Rare WWI Rabbinic Charity Appeal Letter: J. Zolberg (Geneva) to Chief Rabbi Dr. Arthur Cohn of Basel (1918) – Regarding Rabbi Israel Chaim Citronbaum
Description
Sender: J. Zolberg (י. זולברג), a prominent Orthodox merchant and textile importer based in Geneva, Switzerland.
Recipient: The towering world leader of Orthodox Jewry, Rabbi Dr. Arthur (Asher Michael) Cohn (רבי אשר מיכאל כהן, 1862–1926), Chief Rabbi of Basel, Switzerland, and a foundational pioneer of the Agudath Israel movement.
Content & Textual Discoveries: Written at the height of WWI shortages on March 5, 1918 (כ"א אדר תרע"ח), this magnificent document is written in a beautiful cursive rabbinic hand (Ktav Rashi) on commercial letterhead.
Paragraph 1: Zolberg writes an impassioned appeal regarding the holy scholar Rabbi Israel Chaim Citronbaum (רבי ישראל חיים ציטרונבוים), who belongs to an aristocratic Galician rabbinic lineage (Yichus) from Rymanów. Amidst the catastrophic wartime conditions, he is heroically serving as the Mashgiach (ritual supervisor) of the local Geneva Mikveh entirely לשם מצוה (as a volunteer, without receiving any financial compensation).

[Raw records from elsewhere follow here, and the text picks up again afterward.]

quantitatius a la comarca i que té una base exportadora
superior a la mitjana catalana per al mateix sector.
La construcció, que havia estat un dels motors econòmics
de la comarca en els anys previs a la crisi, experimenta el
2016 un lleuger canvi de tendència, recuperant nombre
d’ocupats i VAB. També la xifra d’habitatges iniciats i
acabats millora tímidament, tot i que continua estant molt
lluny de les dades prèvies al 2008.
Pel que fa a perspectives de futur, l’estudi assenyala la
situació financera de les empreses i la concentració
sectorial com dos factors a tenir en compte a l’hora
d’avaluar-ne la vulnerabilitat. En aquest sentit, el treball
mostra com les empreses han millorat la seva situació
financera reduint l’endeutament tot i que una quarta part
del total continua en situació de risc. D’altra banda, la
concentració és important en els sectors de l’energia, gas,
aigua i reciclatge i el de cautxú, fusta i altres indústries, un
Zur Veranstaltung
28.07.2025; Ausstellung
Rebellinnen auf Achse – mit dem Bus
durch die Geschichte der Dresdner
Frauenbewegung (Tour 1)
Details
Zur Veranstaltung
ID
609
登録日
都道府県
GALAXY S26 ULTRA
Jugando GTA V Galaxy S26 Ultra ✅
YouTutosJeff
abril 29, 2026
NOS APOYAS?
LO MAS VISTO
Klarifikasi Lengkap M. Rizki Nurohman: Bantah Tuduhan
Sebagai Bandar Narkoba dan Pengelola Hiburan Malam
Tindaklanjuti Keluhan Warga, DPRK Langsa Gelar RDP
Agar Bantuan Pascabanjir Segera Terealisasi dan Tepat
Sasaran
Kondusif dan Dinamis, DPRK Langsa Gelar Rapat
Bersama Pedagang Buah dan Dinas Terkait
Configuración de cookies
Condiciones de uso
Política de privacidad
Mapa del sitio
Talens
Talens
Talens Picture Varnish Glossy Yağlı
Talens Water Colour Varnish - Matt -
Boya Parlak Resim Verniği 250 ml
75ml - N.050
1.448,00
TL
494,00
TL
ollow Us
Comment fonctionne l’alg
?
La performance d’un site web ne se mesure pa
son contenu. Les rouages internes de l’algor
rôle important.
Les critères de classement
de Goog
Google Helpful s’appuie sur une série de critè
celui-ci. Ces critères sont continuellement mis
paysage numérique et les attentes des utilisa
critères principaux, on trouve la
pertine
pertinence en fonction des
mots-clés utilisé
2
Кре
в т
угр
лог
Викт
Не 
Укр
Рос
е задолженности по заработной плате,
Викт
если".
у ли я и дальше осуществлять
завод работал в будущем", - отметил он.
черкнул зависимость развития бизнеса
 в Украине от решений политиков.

Paragraph 2: Due to crushing wartime inflation and trade blocks, Rabbi Citronbaum can no longer support his family. Zolberg begs the Chief Rabbi to issue a formal rabbinic recommendation to the wealthy community of Basel to provide immediate financial relief, concluding: "ולמצוה גדולה יחשב זאת" (And this shall be considered a great Mitzvah).
Sign-off: The text concludes with a flourish of classic rabbinic honorifics: "ידידו המוקירו ומעריצו… המשתחוה אל הדכת"ה" (His friend who honors and admires him… who bows before the splendor of his holy Torah honor [הדר כבוד תורתו הקדושה]).
The Original Artifact Pin: This lot features an extraordinary, unique physical detail: an original 1918 metal pin securing a German-language legislative cutting from a contemporary newspaper directly to the top left of the letterhead. The clipping outlines the strict wartime restrictions placed on the trade of textile scrap and rags (Handel mit Lumpen). This perfectly explains the context—Rabbi Citronbaum was attempting to survive by trading textile scraps, a livelihood completely crushed by these new laws, forcing the community to step in.
Condition report:
Status: Exceptional Antique/Wartime Condition.
Details: The single-page lined sheet is physically complete and wonderfully preserved. It displays original horizontal mailing fold lines and two uniform punch holes at the left margin from its historic placement in the Chief Rabbi\'s archive. The original 1918 metal pin remains securely attached through the top left corner, holding the German printed clipping firmly in place. The handwritten rabbinic ink is incredibly strong, bold, dark, and 100% legible throughout.